According to the DPHHS proposed reimbursement rate change for the next two years, the Medicaid provider rate would increase by 10% in the first fiscal year and would increase slightly less at 6% in the second fiscal year for adult behavioral health services. Children’s mental health will see an 8% increase in the first year with a 5% increase in the second year.

“The Department of Public Health and Human Services is committed to overhauling Montana’s behavioral health system, which has been beset by more than a decade of neglect,” DPHHS Communications Director Jon Ebelt wrote in an email to the Beacon.

“The governor’s legislative budget includes a historic infusion of funds for Montana’s Medicaid system,” he added.

While HB 2 would raise the Medicaid reimbursement rate significantly, mental health professionals want to see the rate raised to the full benchmark rate of 100% funding.

Rep. Mary Caferro, D-Helena, has introduced HB 649, which would fund the benchmark rate and would also provide funding for inflationary increases.

But mental health professionals are not optimistic the bill will pass in the Republican-controlled legislature.

“What we’re dealing with right now in the legislature, is how much is this actually going to get funded?” said Anderson, the CEO of WMMHC.

Additionally, state officials are also working to add more mental health programs to DPHHS. Montana Gov. Greg Gianforte proposed the Healing and Ending Addiction through Recovery and Treatment (HEART) Fund when he took office, which the legislature passed in 2021.

In February, the governor’s office announced that DPHHS will invest $2.1 million in universal mental health screening.

As bills move through the legislature and lawmakers decide how much the state will fund behavioral health and other social services, providers are trying to keep their heads above water to provide care for their patients.

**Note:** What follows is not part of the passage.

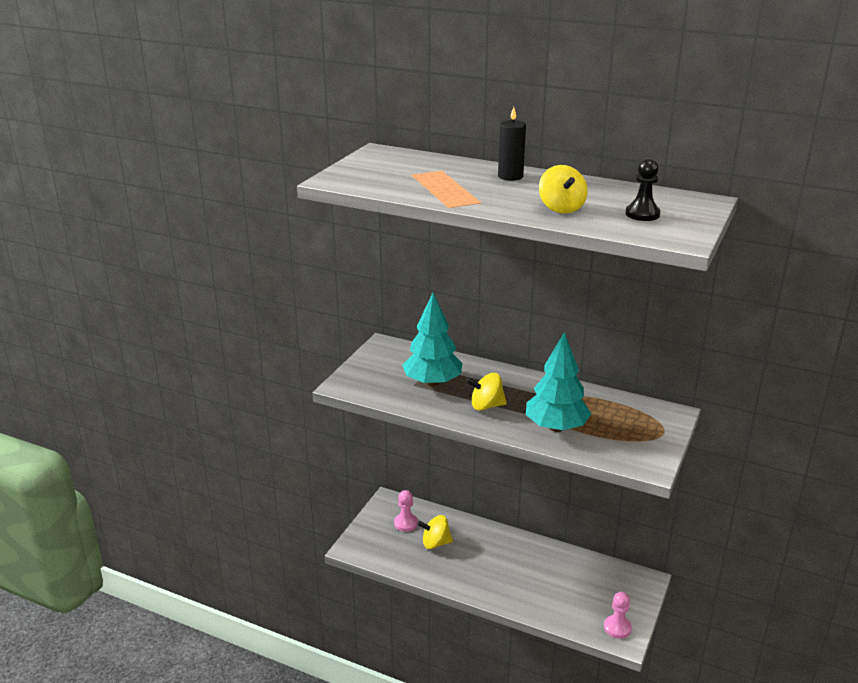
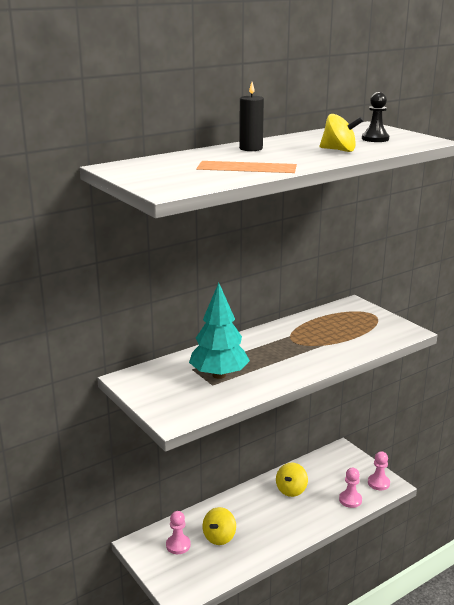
camera: 60 degrees left, 5 degrees down
yellow spinning top [466,373,507,411] -> yellow spinning top moved to [276,463,308,497]
turquoise tree [526,332,591,432] -> none
none -> pink pawn [339,468,362,508]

Healthcare organizations like Logan Health, WMMHC, Many Rivers Whole Health and Greater Valley continue to meet in the Flathead monthly to combine forces and find solutions with limited funding. After Sunburst closed, the group formulated a plan to connect some of those patients to care.

But providers are concerned that clients with higher needs might not be easily connected to resources. Sterhan, of Greater Valley Health, is concerned that folks who are struggling to cope daily might fall through the cracks, and they might not get help until they experience a crisis.

“It can’t be a one-size-fits-all solution,” Sterhan said.